As Black LJ concluded:
36. Sometimes there will be a clear answer to the question whether the child is able, having regard to his or her understanding, to give their own instructions to a solicitor. In cases of more difficulty, the court will have to take a down to earth approach to determining the issue, avoiding too sophisticated an examination of the position and recognising that it is unlikely to be desirable (or even possible) to attempt to assemble definitive evidence about the matter at this stage of the proceedings. All will depend upon the individual circumstances of the case and it is impossible to provide a route map to the solution. However, it is worth noting particularly that, given the public funding problems, the judge will have to be sure to take whatever steps are possible to ensure that the child's point of view in relation to separate representation is sufficiently before the court. The judge will expect to be guided by the guardian and by those solicitors who have formed a view as to whether they could accept instructions from the child. Then it will be for the judge to form his or her own view on the material available at that stage in the proceedings, sometimes (but certainly not always) including expert opinion on the question of understanding (see Re H (A Minor)(Care Proceedings: Child's Wishes) (supra) at page 450). Understanding can be affected by all sorts of things, including the age of the child, his or her intelligence, his or her emotional and/or psychological and/or psychiatric and/or physical state, language ability, influence etc.
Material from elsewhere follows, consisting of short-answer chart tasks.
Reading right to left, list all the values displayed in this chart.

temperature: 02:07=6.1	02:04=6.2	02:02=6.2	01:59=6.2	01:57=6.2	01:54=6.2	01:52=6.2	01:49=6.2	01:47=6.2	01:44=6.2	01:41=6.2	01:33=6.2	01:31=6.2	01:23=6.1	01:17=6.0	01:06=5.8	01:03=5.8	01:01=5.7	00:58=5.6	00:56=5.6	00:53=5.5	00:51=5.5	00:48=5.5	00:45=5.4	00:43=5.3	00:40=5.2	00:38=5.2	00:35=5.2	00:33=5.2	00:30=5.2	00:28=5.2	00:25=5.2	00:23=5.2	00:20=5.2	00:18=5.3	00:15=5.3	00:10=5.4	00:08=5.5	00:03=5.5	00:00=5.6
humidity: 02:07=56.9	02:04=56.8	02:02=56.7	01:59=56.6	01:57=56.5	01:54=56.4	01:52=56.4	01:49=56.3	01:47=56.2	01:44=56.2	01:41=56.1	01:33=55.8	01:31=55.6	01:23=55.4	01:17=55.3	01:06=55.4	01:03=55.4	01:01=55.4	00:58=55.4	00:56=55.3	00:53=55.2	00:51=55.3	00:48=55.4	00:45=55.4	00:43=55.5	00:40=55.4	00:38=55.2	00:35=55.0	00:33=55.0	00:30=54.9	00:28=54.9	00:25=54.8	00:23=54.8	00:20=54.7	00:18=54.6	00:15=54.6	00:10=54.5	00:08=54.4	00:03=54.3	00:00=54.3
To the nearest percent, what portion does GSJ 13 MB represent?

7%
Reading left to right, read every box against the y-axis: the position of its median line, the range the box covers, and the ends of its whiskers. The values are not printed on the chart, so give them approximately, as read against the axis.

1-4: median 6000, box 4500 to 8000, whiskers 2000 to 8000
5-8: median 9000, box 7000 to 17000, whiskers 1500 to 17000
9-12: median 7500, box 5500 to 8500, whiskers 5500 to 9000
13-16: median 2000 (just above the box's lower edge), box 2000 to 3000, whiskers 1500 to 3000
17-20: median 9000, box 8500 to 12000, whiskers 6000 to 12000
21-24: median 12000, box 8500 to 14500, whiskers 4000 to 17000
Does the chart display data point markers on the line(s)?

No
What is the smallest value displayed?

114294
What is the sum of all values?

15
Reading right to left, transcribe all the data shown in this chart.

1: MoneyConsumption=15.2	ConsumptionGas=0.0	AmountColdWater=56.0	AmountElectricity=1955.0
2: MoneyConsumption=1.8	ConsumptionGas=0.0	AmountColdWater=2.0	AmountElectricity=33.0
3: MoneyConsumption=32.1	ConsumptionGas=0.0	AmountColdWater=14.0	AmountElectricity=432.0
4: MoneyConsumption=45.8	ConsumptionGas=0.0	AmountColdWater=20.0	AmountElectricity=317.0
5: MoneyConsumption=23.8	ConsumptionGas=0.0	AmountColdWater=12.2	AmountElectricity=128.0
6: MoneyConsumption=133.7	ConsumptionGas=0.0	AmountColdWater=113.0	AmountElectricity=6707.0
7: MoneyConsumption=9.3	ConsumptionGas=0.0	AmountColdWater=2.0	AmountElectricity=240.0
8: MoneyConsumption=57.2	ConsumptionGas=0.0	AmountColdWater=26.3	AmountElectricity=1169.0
The child will obviously need to comprehend enough of what the case is about (without being expected to display too sophisticated an understanding) and must have the capacity to give his or her own coherent instructions, without being more than usually inconsistent. If the judge requires an expert report to assist in determining the question of understanding, the child should be under no illusions about the importance of keeping the appointment with the expert concerned. It is an opportunity for the child to demonstrate that he or she does have the necessary understanding and there is always a risk that a failure to attend will be taken to show a failure to understand.
Black LJ held that the judge had erred in her approach and that FW should be allowed to instruct her own solicitor. Tomlinson LJ summarised the judge's error pithily: "she confused welfare with understanding" (paragraph 40).